My hot take? If this happens, and patients can access their records at scale, then that walled garden starts to crumble. EMR consolidation is at unprecedented levels… one organization owns 70%+ of all healthcare data in the U.S. because they don’t share data with other systems.  That is very valuable and incredibly critical to maintain market dominance.  


How information blocking translates to unfair business

Maintaining market dominance by not sharing data – really, by information blocking – is the definition of unfair business. One major EMR player (who shall remain nameless) has long been successful in blocking access to patient data, meaning patients and other EMRs can’t reasonably exchange data with them.  Because of this, when a major hospital system buys this EMR system, they have to use it at all affiliated sites so that they can move patient records from a practice to a clinic, to a lab, to a hospital all within their own system.
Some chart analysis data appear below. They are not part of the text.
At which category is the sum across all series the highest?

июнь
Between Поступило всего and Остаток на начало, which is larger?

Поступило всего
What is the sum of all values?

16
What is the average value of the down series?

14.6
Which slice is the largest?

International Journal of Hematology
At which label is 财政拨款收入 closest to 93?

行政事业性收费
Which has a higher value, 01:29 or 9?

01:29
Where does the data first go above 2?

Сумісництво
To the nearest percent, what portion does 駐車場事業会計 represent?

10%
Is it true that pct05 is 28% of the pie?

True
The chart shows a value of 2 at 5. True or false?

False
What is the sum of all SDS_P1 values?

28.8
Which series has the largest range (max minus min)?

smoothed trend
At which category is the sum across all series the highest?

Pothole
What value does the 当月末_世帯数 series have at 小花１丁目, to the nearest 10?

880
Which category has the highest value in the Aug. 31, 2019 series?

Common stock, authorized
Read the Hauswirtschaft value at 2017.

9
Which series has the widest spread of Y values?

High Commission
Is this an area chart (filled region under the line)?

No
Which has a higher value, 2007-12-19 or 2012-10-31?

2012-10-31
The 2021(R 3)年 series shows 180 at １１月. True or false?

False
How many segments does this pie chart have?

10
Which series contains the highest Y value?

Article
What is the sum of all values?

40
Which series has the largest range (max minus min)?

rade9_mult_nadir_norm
If this hospital system wanted to use a new, innovative app, for example, that enables patients to get their lab results interpreted for them, the EMR can just say, “no, you need to use our app or you can go figure out the integration yourself.”

Some large EMRs have shut down their App Stores, citing patient privacy concerns, severing the only avenue small businesses had to exchange data with their systems. They claim the program, which is essentially the only way to access patient data (and takes revenue + IP rights). For example, this page is still empty today on some of their websites. 

People are paying attention to these efforts to stymie the industry’s move towards greater interoperability. Just recently, the ex-CEO of Beth Israel, a major NYC hospital, wrote a blog post calling out antitrust claims against a major EMR.  

The quiet, yet sweeping, state effort

In reaction to Dobbs, a major lack of modernized, national data privacy regulation, and the growing list of bad actors (Better Health, GoodRx, etc.), states are beginning to take matters into their own hands. Since the beginning of the year, a whopping 289 new bills have been introduced across most U.S. states. Some notable new bills include Virginia & Washington’s My Health My Data Act, and you can bet lobbyists have been active in every corner of these arenas.  



We are in the middle of a war between big tech and consumer data privacy rights. The big question is: “Do you, the consumer, have the right to control, access, and own your data?” The answer will certainly not be as simple as ‘yes’.   

In Conclusion…

One thing I saw clearly while in DC is the power of the corporation in the United States. While there are both good and bad attributes to capitalism, where the dollar can be stronger than what may be deemed ‘right’, the effectiveness of corporate interests is profound. The United States needs a comprehensive privacy framework. It’s borderline embarrassing that we don’t have one. Federal policymakers are stuck in gridlock, budgetary restrictions and voting stalemates and so states have begun picking up where the federal government can’t win.  

Without a federal data privacy framework, large corporations will continue to lobby for corporate interests and will win small battles with large implications. They will argue for loopholes citing privacy concerns while simultaneously obfuscating the reasons why they have those concerns in the first place.  

Where bleakness is abundant, there is some light.  Just recently, the Ways and Means Committee started down a path of antitrust investigation via the FTC into another highly consolidated area of healthcare: PBMs.  A hearing on 5/17 was held called, ‘Health Subcommittee Hearing on Why Healthcare is Unaffordable: Anticompetitive and Consolidated Markets’.  You can view the video here.  

And without a way to legally protect patient data & enforce those rules, corporations will continue to exploit it. At Particle, we are working on the front lines– by building technology for patients to control their data and at the policy level, by participating in working groups for standards bodies + frameworks and by reaching out (sometimes on deaf ears) to policymakers and federal agencies. This is a hard fight, but every inch forward is progress. One day, patients will be able to easily access, share and control their healthcare data and we hope to play a role in that vision.